DATA EXCERPT:
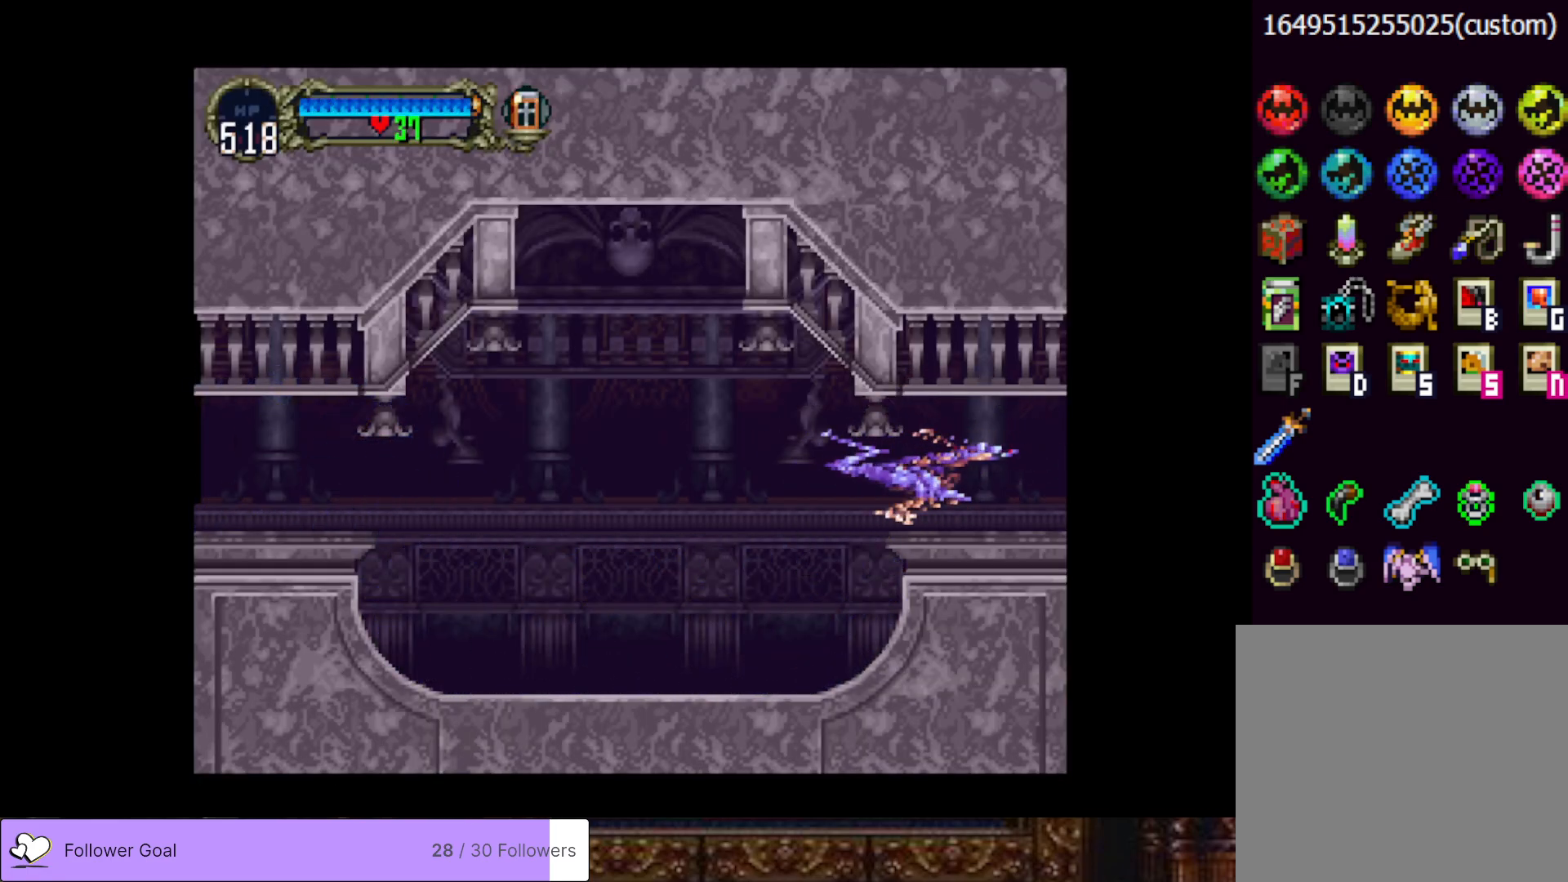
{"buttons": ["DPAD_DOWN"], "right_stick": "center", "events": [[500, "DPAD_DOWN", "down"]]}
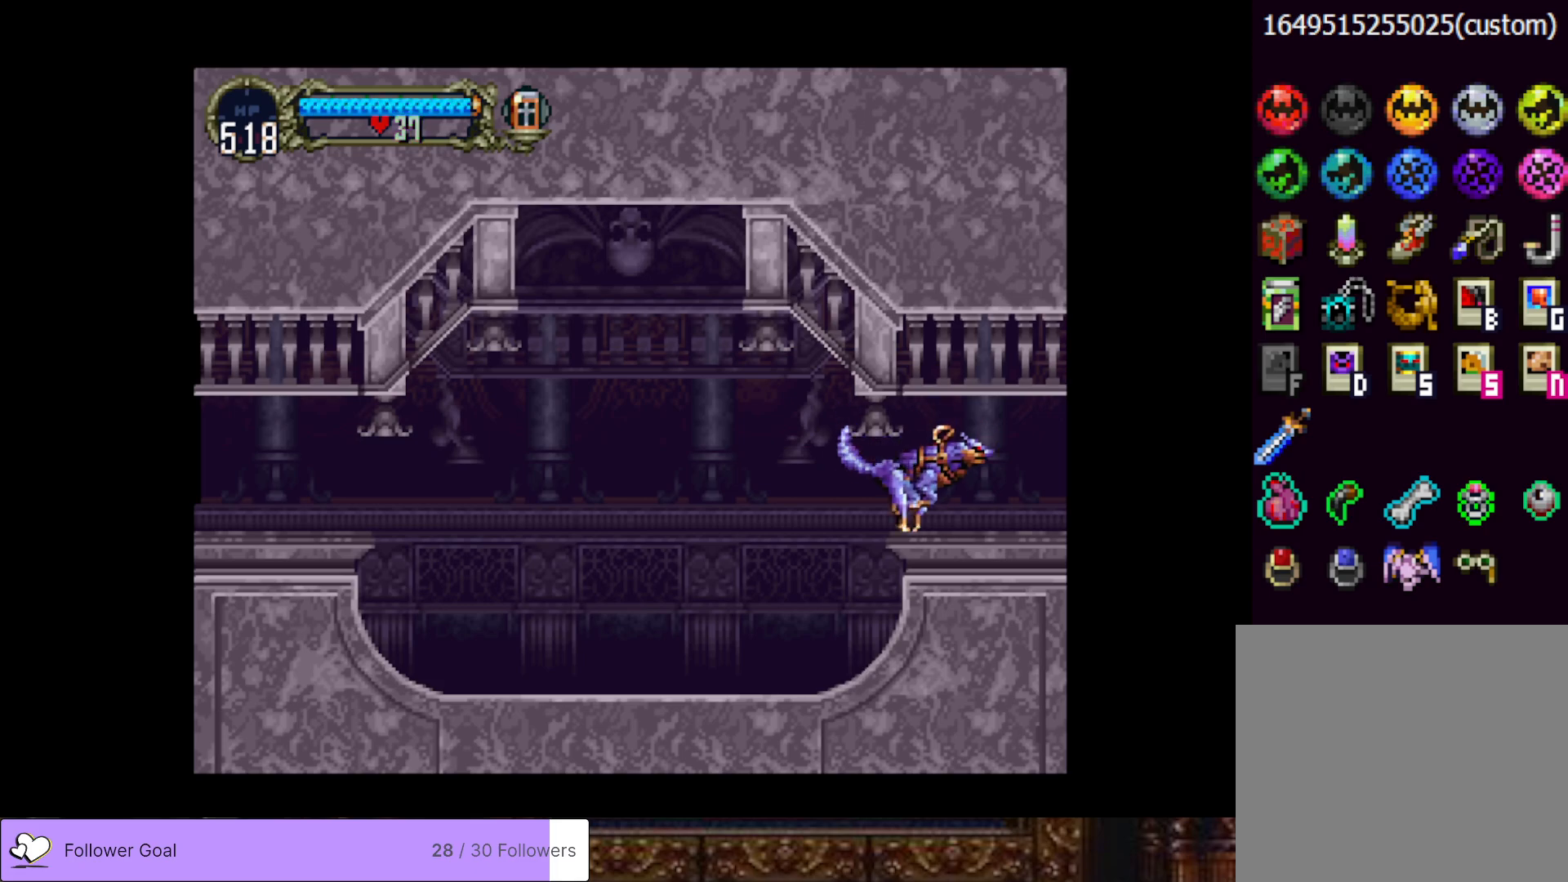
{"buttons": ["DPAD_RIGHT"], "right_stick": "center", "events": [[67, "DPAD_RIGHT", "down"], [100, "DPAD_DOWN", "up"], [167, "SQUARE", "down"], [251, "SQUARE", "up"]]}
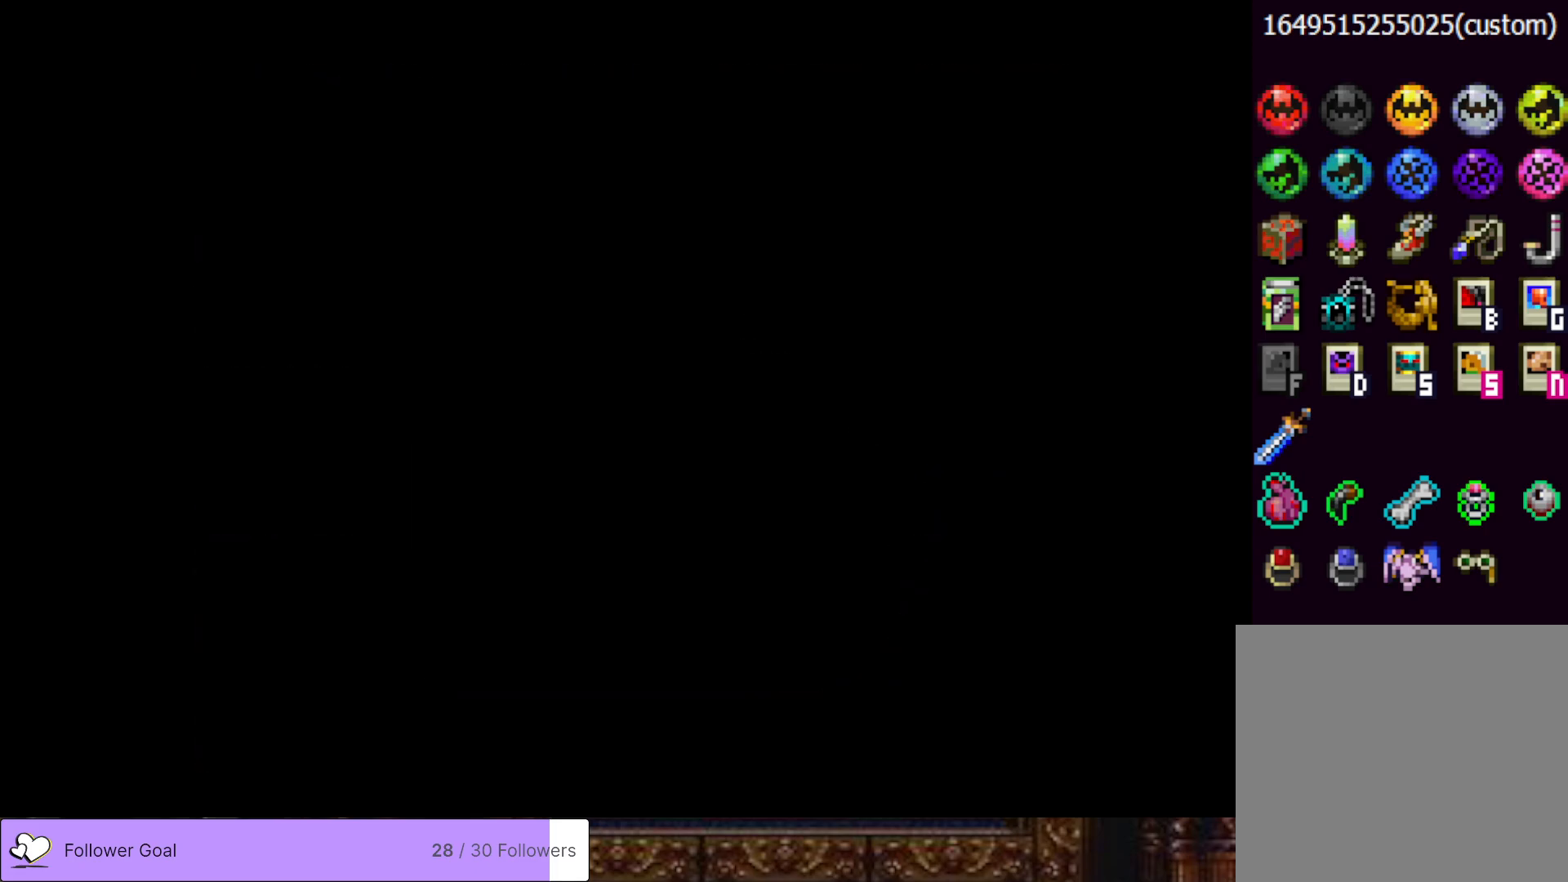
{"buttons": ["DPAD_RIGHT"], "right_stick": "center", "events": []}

WHAT THE TASK ASKS: All lines above with the word "down" need to be reported.

THE COMPLETED TASK:
{"buttons": ["DPAD_DOWN"], "right_stick": "center", "events": [[500, "DPAD_DOWN", "down"]]}
{"buttons": ["DPAD_RIGHT"], "right_stick": "center", "events": [[67, "DPAD_RIGHT", "down"], [100, "DPAD_DOWN", "up"], [167, "SQUARE", "down"], [251, "SQUARE", "up"]]}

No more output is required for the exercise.